• [What is being asked]: Which lines of the data include the string "simulation"? List them all.

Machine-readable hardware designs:
Content starts

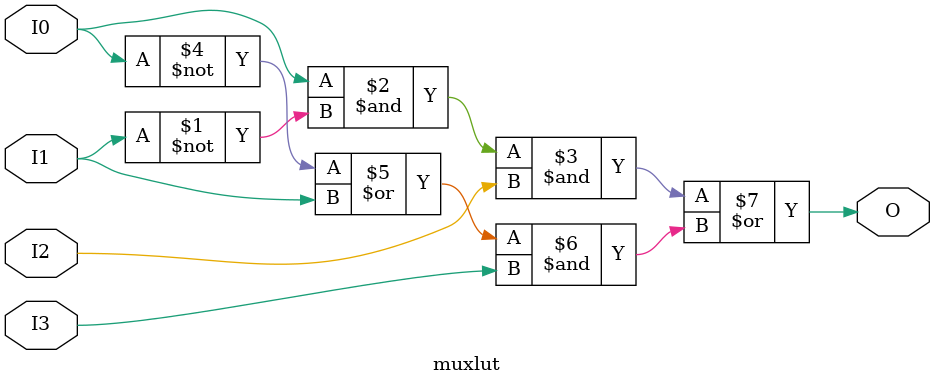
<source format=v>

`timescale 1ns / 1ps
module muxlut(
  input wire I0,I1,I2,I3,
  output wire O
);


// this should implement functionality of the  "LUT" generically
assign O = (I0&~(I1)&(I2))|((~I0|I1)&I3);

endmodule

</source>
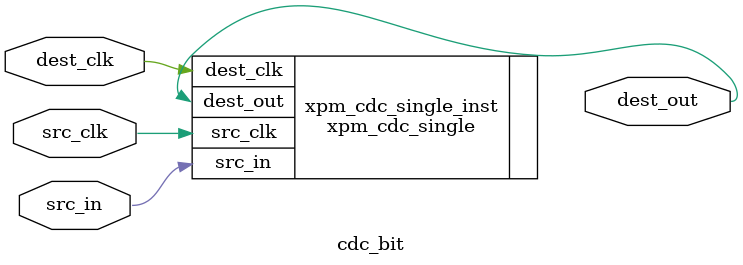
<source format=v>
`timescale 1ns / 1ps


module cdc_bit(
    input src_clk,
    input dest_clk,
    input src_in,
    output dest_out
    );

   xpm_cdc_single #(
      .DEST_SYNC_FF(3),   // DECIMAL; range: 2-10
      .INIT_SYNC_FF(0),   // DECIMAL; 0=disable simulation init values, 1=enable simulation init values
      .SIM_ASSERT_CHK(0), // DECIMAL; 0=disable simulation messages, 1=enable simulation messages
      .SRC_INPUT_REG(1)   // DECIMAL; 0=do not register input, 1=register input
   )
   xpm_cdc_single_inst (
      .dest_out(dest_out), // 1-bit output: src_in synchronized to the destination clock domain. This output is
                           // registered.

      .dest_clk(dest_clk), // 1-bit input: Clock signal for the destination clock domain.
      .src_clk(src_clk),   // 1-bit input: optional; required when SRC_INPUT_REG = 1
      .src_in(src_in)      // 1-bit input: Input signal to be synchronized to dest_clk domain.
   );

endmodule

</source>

Content ends

• [Expected answer]:
      .INIT_SYNC_FF(0),   // DECIMAL; 0=disable simulation init values, 1=enable simulation init values
      .SIM_ASSERT_CHK(0), // DECIMAL; 0=disable simulation messages, 1=enable simulation messages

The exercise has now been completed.